◆ ACTIVITY LIST
A - List each target that the report on Yemeni missile strikes says was struck or destroyed.
B - Write the next part of the report on Yemeni missile strikes, starting after its final sentence.

◆ EXTRACT TO READ
*** Block opens ***

Yemeni army forces, supported by allied fighters from Popular Committees, have fired four domestically-designed and -developed ballistic missiles at a strategic economic target in Saudi Arabia’s southwestern border region of Jizan in retaliation for the Riyadh regime’s devastating military aggression against their impoverished country.
A Yemeni military source, speaking on condition of anonymity, told Arabic-language al-Masirah television network that the short-range Badr-1 missiles struck an oil refinery of the Saudi Arabian national petroleum and natural gas company, Aramco, as well as petrochemical plants at Jazan Economic City, located 967 kilometers southwest of the capital Riyadh, with great precision, on Tuesday evening.
The report added that the sound of massive explosions could be heard in different parts of Jizan city.
Earlier in the day, Yemeni troopers and their allies destroyed an armored vehicle belonging to Saudi-sponsored militiamen loyal to former President Abd Rabbuh Mansur Hadi north of al-Durayhimi district in the country’s strategic western province of Hudaydah, when they fired a missile at the car.
Scores of Saudi mercenaries were killed and injured in the attack.

*** Block closes ***

Extracted data entries

*** Block opens ***

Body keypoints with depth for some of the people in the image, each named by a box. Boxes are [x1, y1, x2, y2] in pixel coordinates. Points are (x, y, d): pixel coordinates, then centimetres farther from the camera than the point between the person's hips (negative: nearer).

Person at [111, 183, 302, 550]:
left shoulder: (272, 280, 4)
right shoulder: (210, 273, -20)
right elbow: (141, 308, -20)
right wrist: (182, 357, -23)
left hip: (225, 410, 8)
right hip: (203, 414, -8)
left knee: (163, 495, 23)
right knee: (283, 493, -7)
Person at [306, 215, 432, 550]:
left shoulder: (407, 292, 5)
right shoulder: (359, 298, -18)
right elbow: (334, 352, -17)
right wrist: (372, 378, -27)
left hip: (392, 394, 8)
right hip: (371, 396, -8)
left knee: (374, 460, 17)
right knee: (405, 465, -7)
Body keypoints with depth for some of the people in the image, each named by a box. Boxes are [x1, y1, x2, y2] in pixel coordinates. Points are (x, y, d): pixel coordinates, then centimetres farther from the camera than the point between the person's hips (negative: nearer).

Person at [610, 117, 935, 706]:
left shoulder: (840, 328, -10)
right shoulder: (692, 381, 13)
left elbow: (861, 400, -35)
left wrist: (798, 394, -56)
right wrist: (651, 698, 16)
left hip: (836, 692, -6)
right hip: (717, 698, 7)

*** Block closes ***

◆ ANSWER SET
A -
- An oil refinery of Aramco, the Saudi Arabian national petroleum and natural gas company
- Petrochemical plants at Jazan Economic City
- An armored vehicle belonging to Saudi-sponsored militiamen loyal to former President Abd Rabbuh Mansur Hadi

B -
Separately, Yemeni soldiers and Popular Committees fighters detonated an improvised explosive device close to al-Tawal border crossing, which links Yemen’s northwestern province of Hajjah to Saudi Arabia’s Jizan region, killing and injuring several Saudi-backed militiamen.
Moreover, an unnamed Yemeni military official said sharpshooters have fatally shot five Saudi troopers as well as ten Saudi mercenaries in various military camps across Jizan over the past few days.
Saudi Arabia and a number of its regional allies launched a devastating military campaign against Yemen in March 2015, with the aim of bringing the government of Hadi back to power and crushing the country’s Houthi Ansarullah movement.
Some 15,000 Yemenis have been killed and thousands more injured since the onset of the Saudi-led aggression.
More than 2,200 others have died of cholera, and the crisis has triggered what the United Nations has described as the world's worst humanitarian disaster.